-- EXERCISE GOAL --
Transcribe, word for word, every record in the data below.

*** Begin section ***

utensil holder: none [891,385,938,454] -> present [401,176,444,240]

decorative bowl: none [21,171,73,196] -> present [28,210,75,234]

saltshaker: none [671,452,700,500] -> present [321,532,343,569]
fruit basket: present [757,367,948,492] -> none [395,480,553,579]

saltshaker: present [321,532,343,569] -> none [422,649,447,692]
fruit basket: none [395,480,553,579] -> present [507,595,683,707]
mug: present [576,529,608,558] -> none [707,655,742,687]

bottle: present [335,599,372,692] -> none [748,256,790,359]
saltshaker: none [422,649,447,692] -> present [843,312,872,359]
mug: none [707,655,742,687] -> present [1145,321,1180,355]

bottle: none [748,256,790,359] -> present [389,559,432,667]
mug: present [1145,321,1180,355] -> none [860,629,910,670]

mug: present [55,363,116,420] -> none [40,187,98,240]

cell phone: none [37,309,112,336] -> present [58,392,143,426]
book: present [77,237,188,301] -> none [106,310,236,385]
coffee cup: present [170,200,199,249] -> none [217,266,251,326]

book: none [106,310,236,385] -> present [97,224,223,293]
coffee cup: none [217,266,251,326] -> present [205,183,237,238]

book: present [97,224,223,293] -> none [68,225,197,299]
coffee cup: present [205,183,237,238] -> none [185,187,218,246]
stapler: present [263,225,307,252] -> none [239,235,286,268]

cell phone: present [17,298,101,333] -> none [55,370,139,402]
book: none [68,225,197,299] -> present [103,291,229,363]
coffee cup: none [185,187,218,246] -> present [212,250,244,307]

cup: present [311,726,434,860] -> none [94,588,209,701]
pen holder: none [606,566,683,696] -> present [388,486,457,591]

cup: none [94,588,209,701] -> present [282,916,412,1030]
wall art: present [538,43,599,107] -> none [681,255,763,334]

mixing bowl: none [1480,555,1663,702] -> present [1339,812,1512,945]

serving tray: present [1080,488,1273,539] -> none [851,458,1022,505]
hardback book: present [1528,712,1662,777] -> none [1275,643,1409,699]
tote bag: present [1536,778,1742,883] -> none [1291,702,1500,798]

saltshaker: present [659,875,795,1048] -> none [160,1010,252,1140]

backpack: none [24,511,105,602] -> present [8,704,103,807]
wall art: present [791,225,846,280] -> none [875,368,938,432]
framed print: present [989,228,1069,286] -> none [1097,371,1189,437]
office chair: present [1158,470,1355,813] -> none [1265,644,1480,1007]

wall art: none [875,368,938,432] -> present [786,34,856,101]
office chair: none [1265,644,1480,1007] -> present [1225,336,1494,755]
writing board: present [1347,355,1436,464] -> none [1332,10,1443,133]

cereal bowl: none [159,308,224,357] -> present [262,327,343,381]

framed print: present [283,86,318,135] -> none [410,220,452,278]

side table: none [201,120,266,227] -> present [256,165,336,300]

*** End section ***

-- THE COMPLETED TASK --
utensil holder: none [891,385,938,454] -> present [401,176,444,240]

decorative bowl: none [21,171,73,196] -> present [28,210,75,234]

saltshaker: none [671,452,700,500] -> present [321,532,343,569]
fruit basket: present [757,367,948,492] -> none [395,480,553,579]

saltshaker: present [321,532,343,569] -> none [422,649,447,692]
fruit basket: none [395,480,553,579] -> present [507,595,683,707]
mug: present [576,529,608,558] -> none [707,655,742,687]

bottle: present [335,599,372,692] -> none [748,256,790,359]
saltshaker: none [422,649,447,692] -> present [843,312,872,359]
mug: none [707,655,742,687] -> present [1145,321,1180,355]

bottle: none [748,256,790,359] -> present [389,559,432,667]
mug: present [1145,321,1180,355] -> none [860,629,910,670]

mug: present [55,363,116,420] -> none [40,187,98,240]

cell phone: none [37,309,112,336] -> present [58,392,143,426]
book: present [77,237,188,301] -> none [106,310,236,385]
coffee cup: present [170,200,199,249] -> none [217,266,251,326]

book: none [106,310,236,385] -> present [97,224,223,293]
coffee cup: none [217,266,251,326] -> present [205,183,237,238]

book: present [97,224,223,293] -> none [68,225,197,299]
coffee cup: present [205,183,237,238] -> none [185,187,218,246]
stapler: present [263,225,307,252] -> none [239,235,286,268]

cell phone: present [17,298,101,333] -> none [55,370,139,402]
book: none [68,225,197,299] -> present [103,291,229,363]
coffee cup: none [185,187,218,246] -> present [212,250,244,307]

cup: present [311,726,434,860] -> none [94,588,209,701]
pen holder: none [606,566,683,696] -> present [388,486,457,591]

cup: none [94,588,209,701] -> present [282,916,412,1030]
wall art: present [538,43,599,107] -> none [681,255,763,334]

mixing bowl: none [1480,555,1663,702] -> present [1339,812,1512,945]

serving tray: present [1080,488,1273,539] -> none [851,458,1022,505]
hardback book: present [1528,712,1662,777] -> none [1275,643,1409,699]
tote bag: present [1536,778,1742,883] -> none [1291,702,1500,798]

saltshaker: present [659,875,795,1048] -> none [160,1010,252,1140]

backpack: none [24,511,105,602] -> present [8,704,103,807]
wall art: present [791,225,846,280] -> none [875,368,938,432]
framed print: present [989,228,1069,286] -> none [1097,371,1189,437]
office chair: present [1158,470,1355,813] -> none [1265,644,1480,1007]

wall art: none [875,368,938,432] -> present [786,34,856,101]
office chair: none [1265,644,1480,1007] -> present [1225,336,1494,755]
writing board: present [1347,355,1436,464] -> none [1332,10,1443,133]

cereal bowl: none [159,308,224,357] -> present [262,327,343,381]

framed print: present [283,86,318,135] -> none [410,220,452,278]

side table: none [201,120,266,227] -> present [256,165,336,300]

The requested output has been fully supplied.